**Task item**
Can you return every row below character for character, leaving out the pictures?

**Working data**

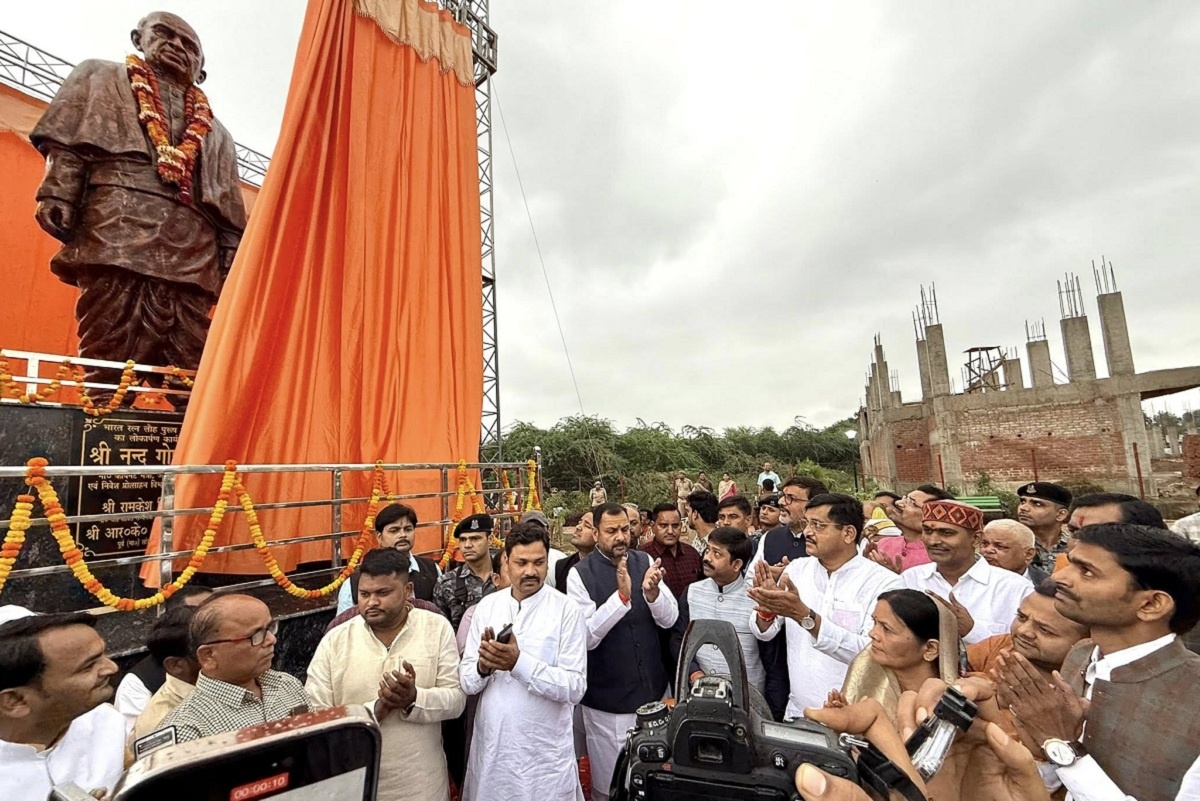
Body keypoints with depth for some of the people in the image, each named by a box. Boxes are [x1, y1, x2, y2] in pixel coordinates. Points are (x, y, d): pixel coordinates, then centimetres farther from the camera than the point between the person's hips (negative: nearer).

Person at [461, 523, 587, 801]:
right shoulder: (486, 606, 0)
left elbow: (575, 687, -16)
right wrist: (482, 666, -21)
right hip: (491, 748, 3)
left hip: (545, 753, -3)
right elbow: (466, 681, 0)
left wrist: (519, 662, -26)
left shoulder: (566, 609, -12)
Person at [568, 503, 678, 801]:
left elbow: (669, 619, -6)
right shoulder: (580, 574, -16)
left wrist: (653, 592, -27)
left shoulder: (645, 562, -4)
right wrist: (621, 596, -33)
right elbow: (586, 637, -21)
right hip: (607, 698, -4)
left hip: (652, 690, 4)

**Expected answer**
Body keypoints with depth for some of the people in the image, each named by a box. Boxes are [x1, y1, x2, y2] in pixel coordinates. Points are (x, y, d): pixel coordinates, then centimetres farther from the camera than the point between the person's hips (negative: nearer).

Person at [461, 523, 587, 801]:
right shoulder: (486, 606, 0)
left elbow: (575, 687, -16)
right wrist: (482, 666, -21)
right hip: (491, 748, 3)
left hip: (545, 753, -3)
right elbow: (466, 681, 0)
left wrist: (519, 662, -26)
left shoulder: (566, 609, -12)
Person at [568, 503, 678, 801]:
left elbow: (669, 619, -6)
right shoulder: (580, 574, -16)
left wrist: (653, 592, -27)
left shoulder: (645, 562, -4)
right wrist: (621, 596, -33)
right elbow: (586, 637, -21)
right hip: (607, 698, -4)
left hip: (652, 690, 4)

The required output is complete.